About this task:
All lines at or after the one containing "(153, 338) = (37, 374): red", up to the last line of the material, must be repeated exactly, and no others.

Dataset content:
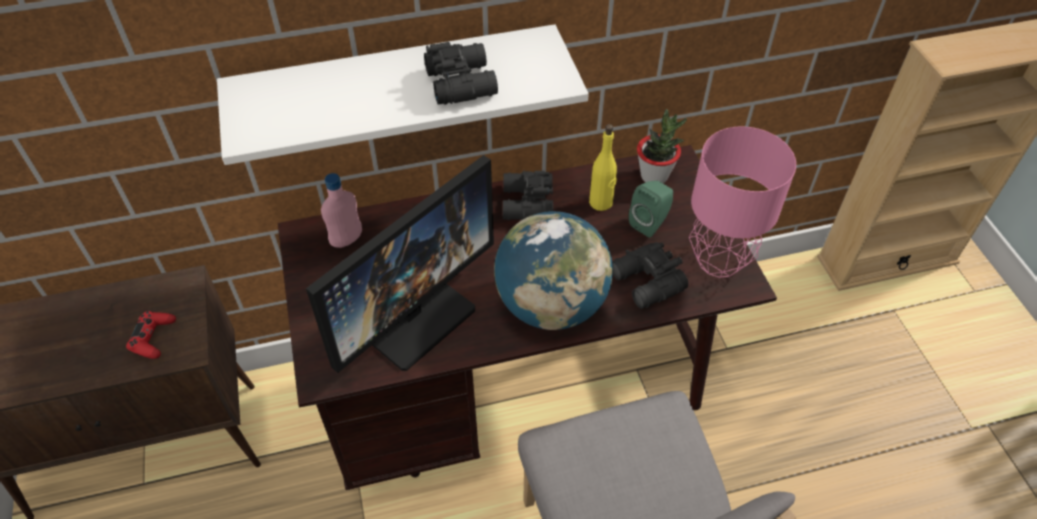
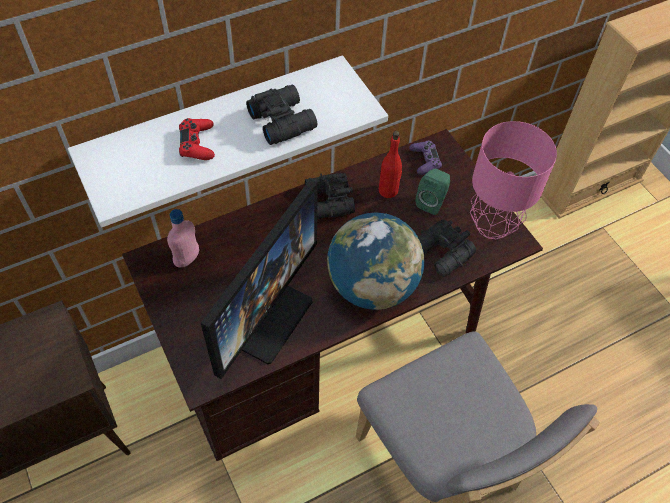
camera: 15 degrees left, 5 degrees up
(153, 338) = (37, 374): red game controller -> red game controller (197, 144)
(601, 202) = (388, 191): yellow bottle -> red bottle
(654, 176) = (425, 161): potted plant -> purple game controller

Task output:
(153, 338) = (37, 374): red game controller -> red game controller (197, 144)
(601, 202) = (388, 191): yellow bottle -> red bottle
(654, 176) = (425, 161): potted plant -> purple game controller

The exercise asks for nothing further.